Crônica da Cidade

Chuva de pétalas

Eu queria falar dos ipês, mas, a todo momento, o desejo é perturbado pela notícia de derrubada das árvores no Sudoeste, boiadas legislativas e das tentativas de golpes dos candidatos a Talibãs da taba. Não sei se vocês tiveram melhor sorte, mas, quanto a mim, a única notícia boa que consegui captar na Esplanada dos Ministérios é a da chegada dos ipês-rosas, dos ipês-amarelos e dos ipês-brancos.
De resto, só detecto descaso com a saúde, destruição de direitos e decisões contra o interesse público. Mas, com a simples presença, os ipês trazem um sinal de felicidade. Passei por lá de carro e os ipês esplendiam com todo o fulgor. É preciso armar-se de câmaras de celular, rapidamente, para registrar o flagrante, pois a beleza deles é fugaz. A floração só dura de 10 a 15 dias. É uma das experiências mais intensas de êxtase estético para os que habitam este pedaço.
Embora nome seja masculino, o ipê tem natureza feminina. Logo, as flores começam a cair com delicadeza. É como se a árvore se despisse, voluptuosamente, e deixasse um tapete floral na grama ressequida.
Clarice Lispector esteve em Brasília na década de 1970 e esnobou completamente as árvores da cidade. Escreveu que elas eram mirradinhas e pareciam ser de plástico. Eu gostaria que ela visitasse a cidade no tempo do estio para experimentar a visão do esplendor, que ela entreviu em outros aspectos de Brasília.
Quando vejo o fulgor dos ipês-amarelos sempre me lembro de um poema de Manoel de Barros: “Um girassol se apropriou de Deus/Foi em Van Gogh”.
É um sinal de pertencimento inalienável, pois o ipê é um patrimônio coletivo, basta abrir os olhos para se extasiar. Seria possível até constituir um calendário floral com eles. A fugacidade da beleza é uma de suas marcas distintivas. Parece que em um piscar de olhos, ela pode se perder.
Se ocorresse em outro período, o esplendor dos ipês, poderia passar despercebido, mas a floração ganha mais realce porque acontece no período da seca mais extrema, quando o planalto se crispa, a vegetação se eriça, se arma em riste e se impregna de uma natureza feroz de deserto.
Há duas semanas, durante uma caminhada pelo meu condomínio, assisti a uma cena fantástica: as flores de um ipê-amarelo de uns 10 metros de altura caiam lentamente na rua, como se fosse uma chuva de pétalas. Aproximei-me mais um pouco para me certificar que não estava sonhando. Mas era verdade. Eu apenas assistia a um pequeno milagre da natureza.

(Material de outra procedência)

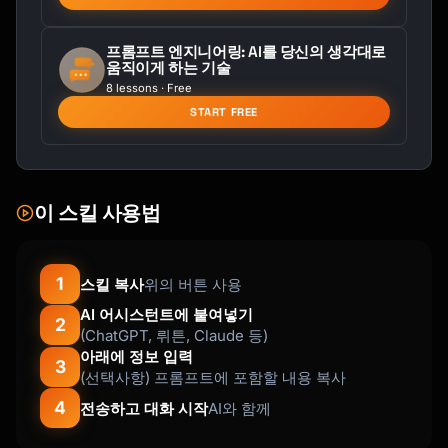
프롬프트 엔지니어링: AI를 당신의 생각대로
움직이게 하는 기술
8 lessons · Free
START FREE
이 스킬 사용법
1
스킬 복사
위의 버튼 사용
AI 어시스턴트에 붙여넣기
2
(ChatGPT, 뤼튼, Claude 등)
아래에 정보 입력
3
(선택사항) 프롬프트에 포함할 내용 복사
4
전송하고 대화 시작
AI와 함께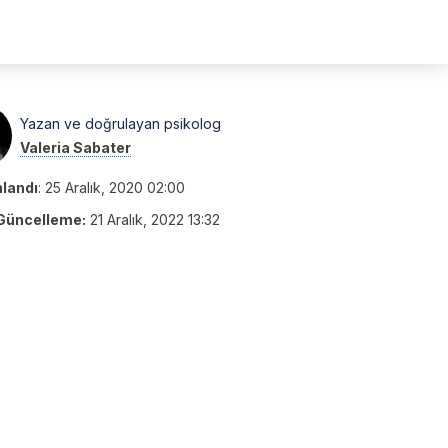
Yazan ve doğrulayan psikolog
Valeria Sabater
nlandı
:
25 Aralık, 2020 02:00
Güncelleme:
21 Aralık, 2022 13:32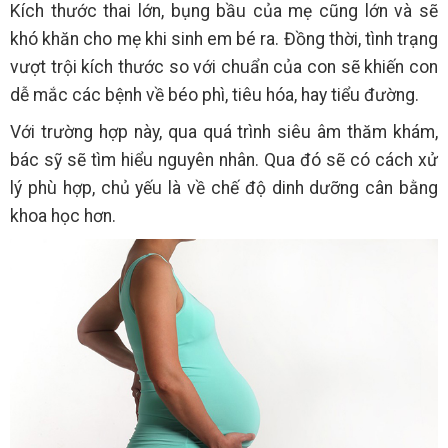
Kích thước thai lớn, bụng bầu của mẹ cũng lớn và sẽ
khó khăn cho mẹ khi sinh em bé ra. Đồng thời, tình trạng
vượt trội kích thước so với chuẩn của con sẽ khiến con
dễ mắc các bệnh về béo phì, tiêu hóa, hay tiểu đường.
Với trường hợp này, qua quá trình siêu âm thăm khám,
bác sỹ sẽ tìm hiểu nguyên nhân. Qua đó sẽ có cách xử
lý phù hợp, chủ yếu là về chế độ dinh dưỡng cân bằng
khoa học hơn.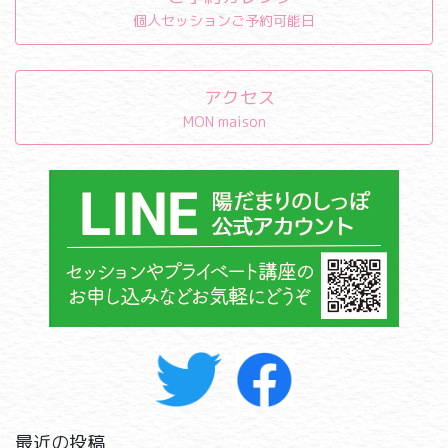
個人セッションご予約可能日
アクセス
MON maison
最近の投稿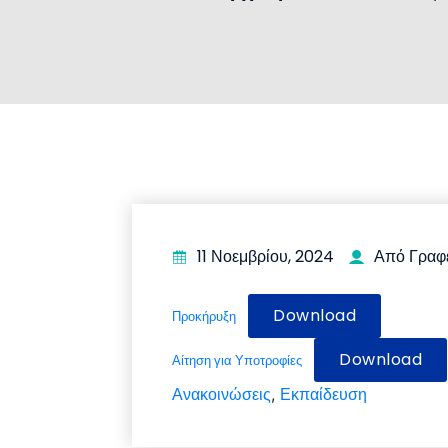
11 Νοεμβρίου, 2024
Από Γραφ
Download
Προκήρυξη
Download
Αίτηση για Υποτροφίες
Ανακοινώσεις
Εκπαίδευση
,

A árvore perdeu as flores, mas a visão do esplendor permanece viva em minhas retinas. A imagem dos ipês muda a nossa disposição, nem que seja por alguns segundos, mas com efeito que pode se estender dia inteiro. Mais do que nunca, nós precisamos também da beleza para a nossa sanidade mental. Talvez porque, como disse Sthendal, a beleza é uma promessa de felicidade.